I’ve discovered that I make false stress for myself. I think coming from a high stress family and always working in high stress jobs, I have found it necessary to make situations extremely more stressful than needed. And when a situation isn’t stressful, I feel like I’m doing something wrong, or there needs to be a problem, I have such a hard time just going with the flow.
For example, I planted my garden this weekend. Well, let’s be clear, I didn’t, my aunts did. I have always planted a garden with my dad and brother and boy is it stressful. Exceedingly so. Everything has to be PERFECT, rows need to be exact, watering is a science, where you plant things is of the utmost importance, there is no easy way to do it. If it is not difficult, it is not right. I grew up like that. With everything. So, you have to understand that this is my normal.
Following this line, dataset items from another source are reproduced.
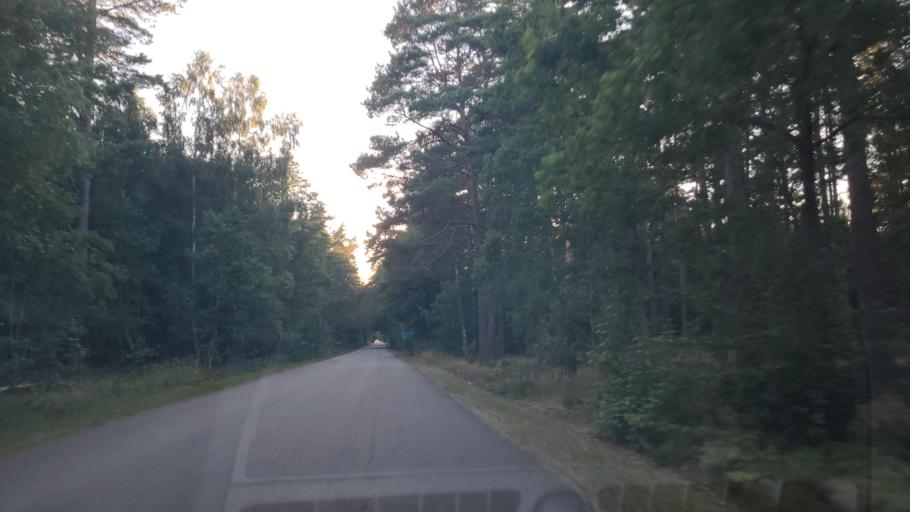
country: SE
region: Kalmar
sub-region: Borgholms Kommun
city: Borgholm
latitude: 57.2770
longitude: 17.0345
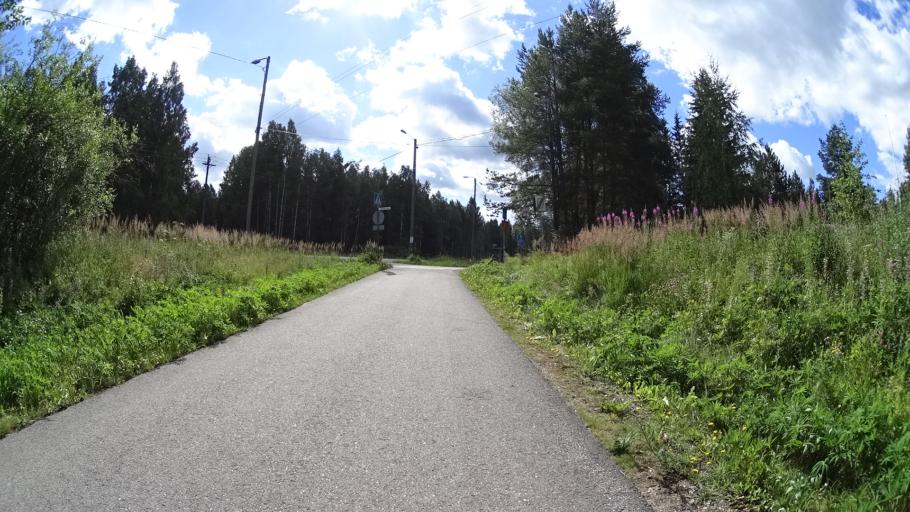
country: FI
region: Uusimaa
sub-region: Helsinki
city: Tuusula
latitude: 60.4246
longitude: 25.0531
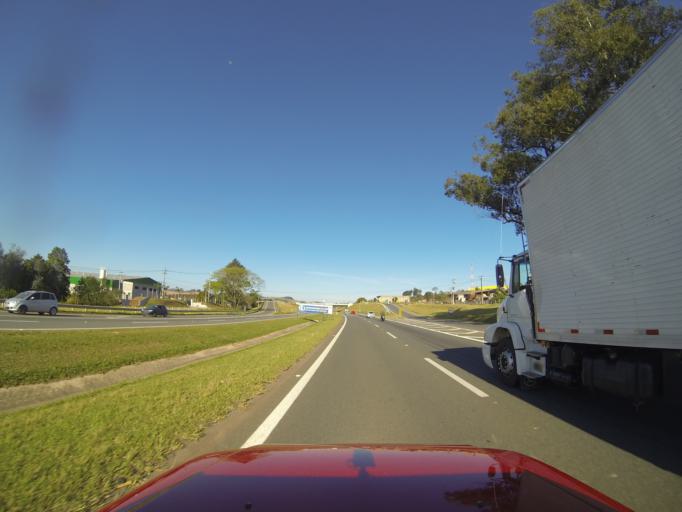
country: BR
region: Sao Paulo
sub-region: Bom Jesus Dos Perdoes
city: Bom Jesus dos Perdoes
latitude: -23.1150
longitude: -46.4867
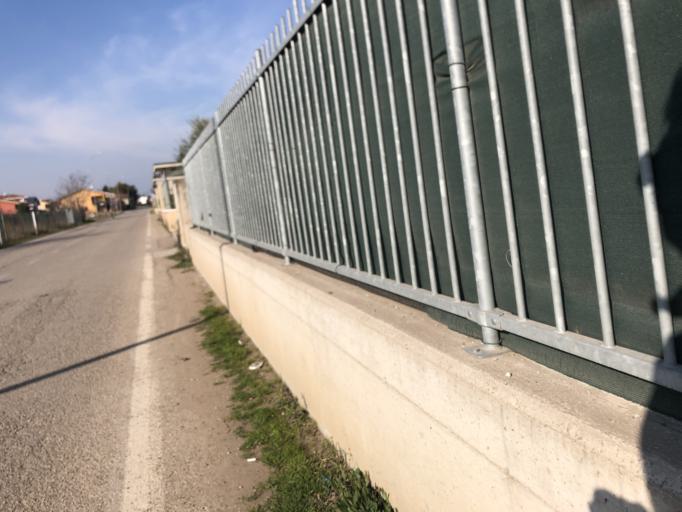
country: IT
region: Veneto
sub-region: Provincia di Verona
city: Lugagnano
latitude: 45.4291
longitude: 10.8815
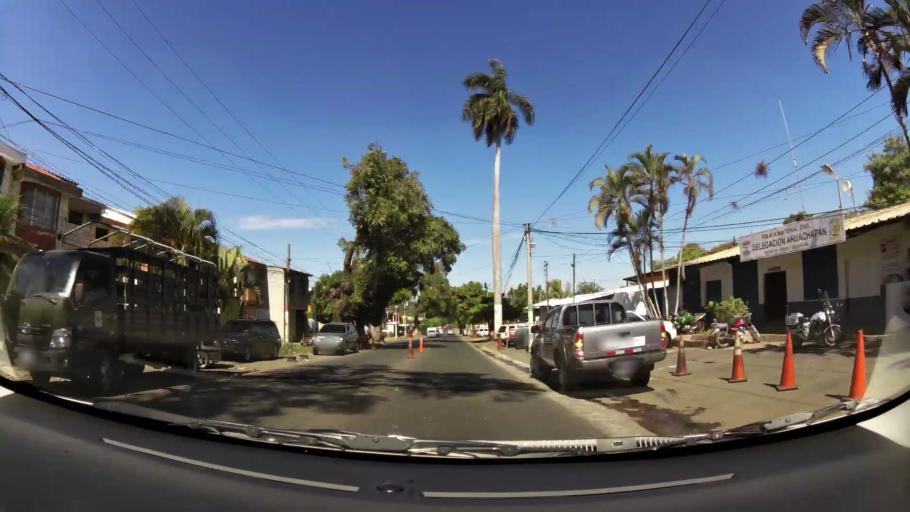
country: SV
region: Ahuachapan
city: Ahuachapan
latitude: 13.9276
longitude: -89.8517
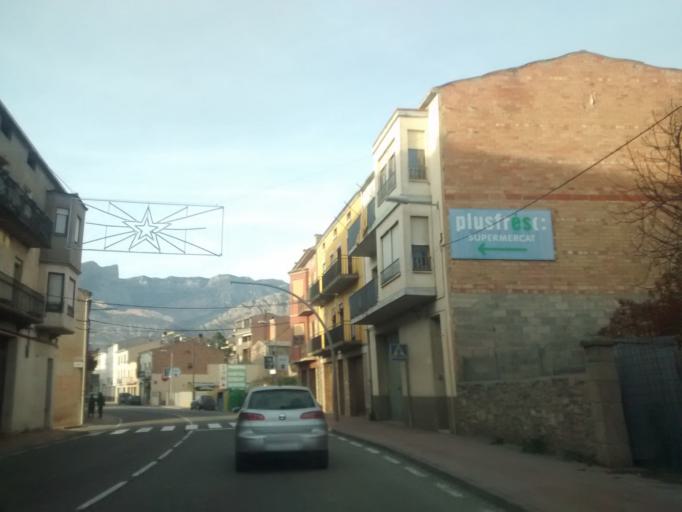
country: ES
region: Catalonia
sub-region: Provincia de Lleida
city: Oliana
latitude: 42.0699
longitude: 1.3127
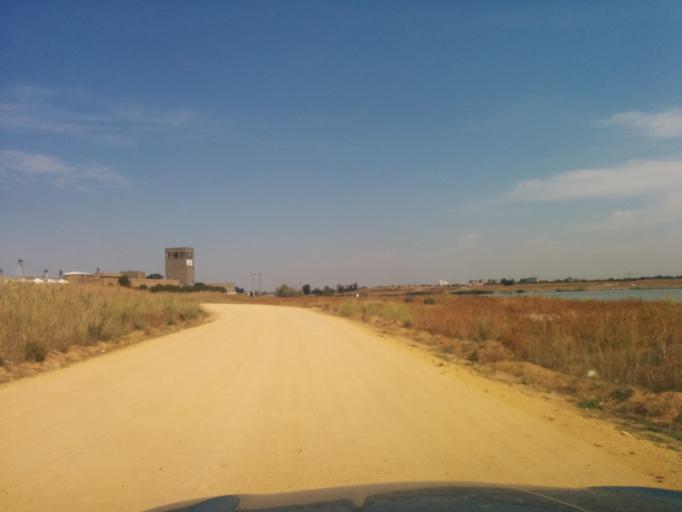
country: ES
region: Andalusia
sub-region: Provincia de Sevilla
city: Gelves
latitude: 37.3210
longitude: -5.9934
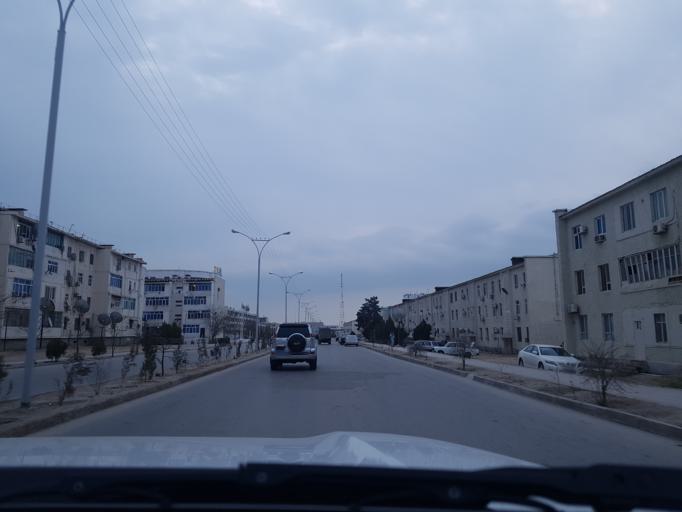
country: TM
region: Balkan
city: Balkanabat
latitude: 39.5239
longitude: 54.3517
Back to my aunts planting my garden… It’s not perfect. It’s far from perfect, but it works. Lettuce is planted all scattered around the tomatoes, green bean rows are planted every which direction, and zucchini, I think they planted a million, I don’t even like zucchini that much. I asked a million questions as they were planting… “What should I do about the weeds? Why are you planting so haphazardly? How much am I supposed to water? What if nothing grows? What if bugs come? What if I totally fuck it all up????”
And their answers for everything were so simple. “Don’t worry about the weeds, pull the ones you see and just keep an eye on them. It’s not the end of the world. We are planting “french” style, no need to plant like a math problem. Water as much as you think, if the plants look thirsty, you’ll know. If nothing grows, oh well, it was still fun planting together right? If bugs come, just let the plant go, no need to go crazy, bugs need food too. If you fuck it all up, oh well, we can try again next year.”
I have never, ever, ever in my life had such comfort. Suddenly this garden, that I avoided like the plague because all I could hear in my heads were the words of doubt coming from my dad and brother, disappeared. The stress was gone. No need to worry about criticism, or mistakes or disappointing anyone. I had built up a false stress and lived by it, I fueled it and believed in it.
I will see how this garden goes, but beyond that, I am beyond happy that I have learned this very valuable lesson. It’s strange how just planting a garden with your aunts can turn into so much more.